ФРАГМЕНТ ДОКУМЕНТА:
• • • • •

Говорить о трудной биографии –

это нам под старость

ни к чему.

Стоицизм перенёсшего многое человека, стоицизм с уходом в себя.

Нам дорога выпала иная,

вроде бы и не были в бою.

Именно что вроде бы… Так что же, оправдываться? И перед кем?

Эту боль давнишнюю

не троньте:

нам винтовки не дали тогда.

Мы стояли, как стоят на фронте –

насмерть, на бессмертные года.

И товарищ мой,

Серёга Левшин,

говорил в те тягостные дни:

- На виду стоять –

оно полегше,

ты попробуй

выстоять в тени…

В одном этом стихотворении неразрывно переплелись трагедия личности, поколения, всей страны – и безграничное прощение родины, которая так поступила со своими верными сынами. Ни малейшего упрёка, только боль…

А поэт ещё находит силы на некую иронию:

Случилось в жизненной карьере

в районе вечной мерзлоты

ломать в заброшенном карьере

седого мергеля пласты.

Первый стих и начало второго (да вдобавок рифма на омоформах) – и вся ирония, а далее до конца видишь всю цену её. А тут ещё

зубатый ковш с породой вместе

Над нами поднял кандалы.

• • • • •

МАТЕРИАЛ ДЛЯ ИЗУЧЕНИЯ:
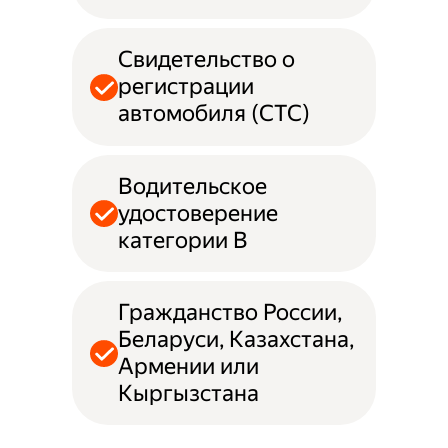
Свидетельство о
регистрации
автомобиля (СТС)
Водительское
удостоверение
категории B
Гражданство России,
Беларуси, Казахстана,
Армении или
Кыргызстана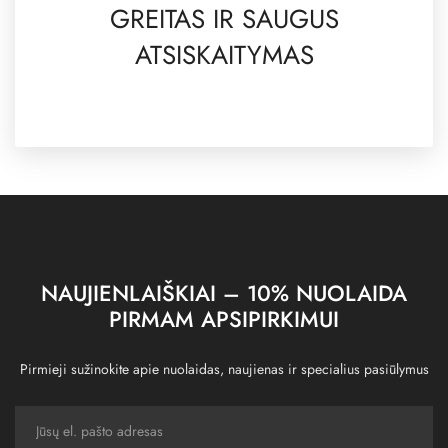
GREITAS IR SAUGUS
ATSISKAITYMAS
NAUJIENLAIŠKIAI – 10% NUOLAIDA
PIRMAM APSIPIRKIMUI
Pirmieji sužinokite apie nuolaidas, naujienas ir specialius pasiūlymus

• • • • •

ЧТО НУЖНО СДЕЛАТЬ:
Напишите продолжение текста о стихах поэта, начиная сразу после последней приведённой строки.

МЕСТО ДЛЯ ОТВЕТА:
Они свисали хищной плетью,

тугими звеньями звеня,

наследство прошлого столетья

в змеином облике храня.

Господи! Да своих нет, что ли! Впрочем, буквально – нет. Работать было бы неудобно, поскольку в отличие от века девятнадцатого выработка в лагерях века двадцатого была делом главным. Опять же на такой контингент и кандалов не напасёшься. Да и бежать-то – куда? Но над мыслью человеческой, над сильной душой никакая охрана не властна:

Какой-то повинуясь власти,

опершись молча на ломы,

по молчаливому согласью

мы сняли шапки с головы.

Лагерь ломал. Человек должен был выстоять. И выстоял.

Пишу, и будто мелодия врывается в строки этого стихотворения. Что-то заунывно-кандальное из восемнадцатого века. Мелодия в голове становится отчётливее – слышал я где-то эту песню. Но ни слова не могу вспомнить. Вряд ли случайно такое совпадение ритма в этом ямбе: поэт, прошедший лагеря, такую песню не мог не знать.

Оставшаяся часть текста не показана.